The Bandit Joaquin Murrieta



Many people have heard of the famous Texas Rangers, but few people know that California also had a group of Lawman Rangers, organized for one deadly mission: To track down and capture a murderous gang of outlaws and their leader, the infamous bandit Joaquin Murrieta. The first "official" California State Police agency, the following is their story...


In 1849 a Mexican named Joaquin Murrieta and his wife traveled to the California gold fields to make their fortune. They built a little wooden cabin beside a creek and began to pan for gold.  Some of the Americans who had immigrated to Old California were cruel and evil men who hated all Mexican Californio's.  One night a band of such men broke into Murrieta's cabin, battered him unconscious and assaulted and murdered his wife.


Driven by grief and an unquenchable thirst for revenge, Murrieta assembled a band of outlaws. By 1851, everybody knew of the notorious Murrieta gang that was committing crimes throughout California.
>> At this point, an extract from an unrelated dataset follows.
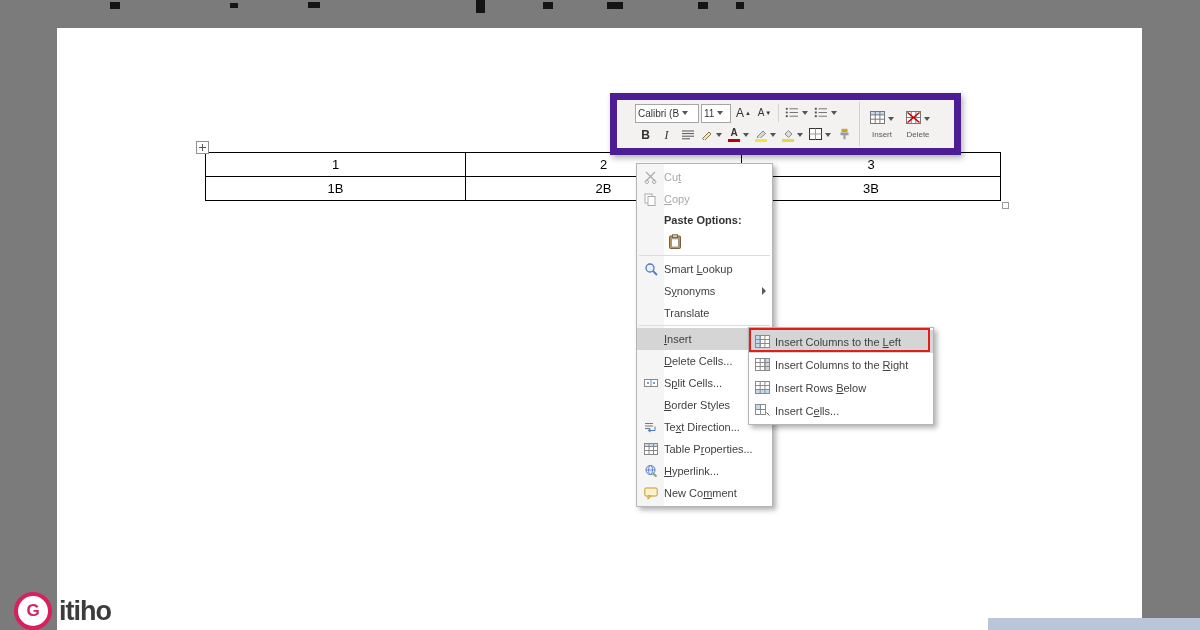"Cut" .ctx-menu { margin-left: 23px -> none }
By 1853, the Murrieta gang's countless robberies and murders had reached alarming proportions. Citizens from all over the State petitioned Governor Bigler to take action against the outlaws. On May 17, 1853 the California State Legislature passed The Ranger Act of 1853, which authorized the raising of a company of Mounted Rangers. They were tasked with capturing the gang of robbers commanded by the "Five Joaquin’s"  [Joaquin Murrieta, Joaquin Ocomorenia, Joaquin Valenzuela, Joaquin Botellier, and Joaquin Carrillo].
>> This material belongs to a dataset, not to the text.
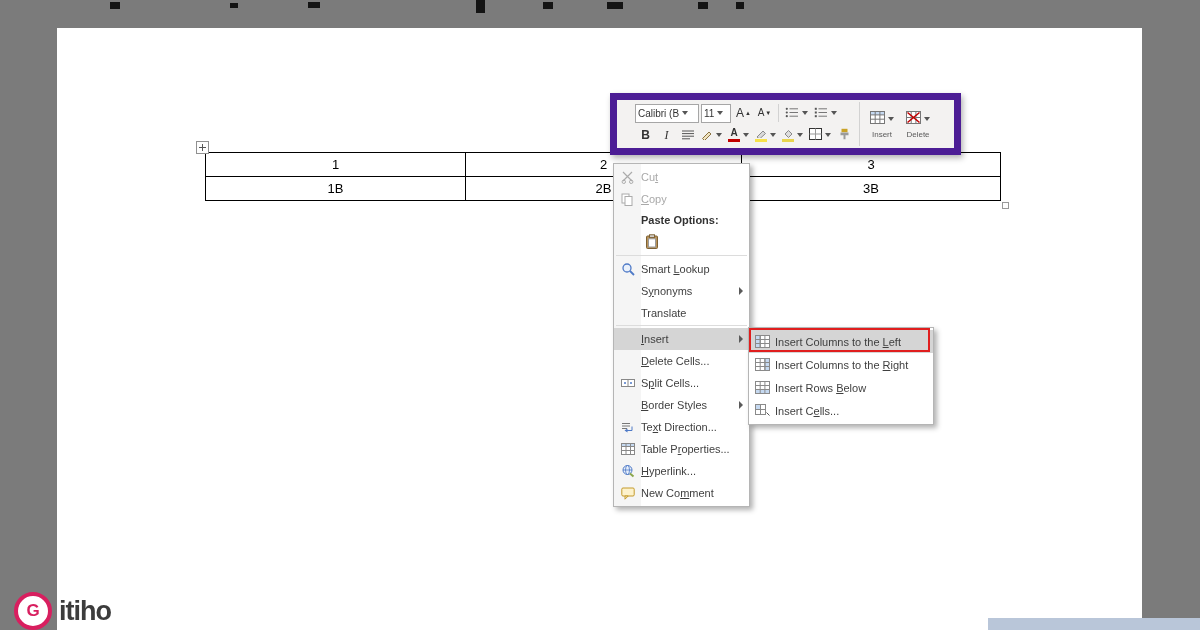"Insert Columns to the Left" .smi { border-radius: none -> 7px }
Led by Captain Harry Love, a former Dragoon and Veteran of the Mexican War, a company of 20 rangers was mustered in at Quartzberg, CA on May 28, 1853. For two months the Mounted Rangers pursued Murrieta, capturing many outlaws along the way. 

California Rangers, continued:


The Ranger’s persistence paid off on July 25, 1853. After several days spent observing the Tulare slough, the Rangers cornered Murrieta and his gang in a camp on the Arroyo Cantua. Murrieta fled on horseback, but was de-horsed by Ranger Billy Henderson and then killed in the ensuing gunfight. To prove that they had killed the bandit, Capt. Love had Murrieta beheaded. Murrieta’s head was placed in a glass jar filled with Bourbon. It was publicly displayed at the Stockton House.  It was displayed in a San Francisco museum until destroyed by a fire during the 1906 earthquake.

On August 29, 1853, Governor John Bigler paid Captain Love the $1,000.00 reward money and then disbanded the California Mounted Rangers. On May 28, 1854, the State Legislature decided that the Mounted Rangers had not been adequately rewarded for their efforts and awarded them an additional $5,000.00 bounty. 


Years later, the Rangers were re-activated in the form of the California State Police.  The California State Police provided executive protection for the Governor and served the people of California for 108 years until July 12th, 1995, when it was consolidated with the California Highway Patrol in the interest of conserving state fiscal resources and to streamline government agencies and operations, a sad ending for a proud and historic law enforcement agency.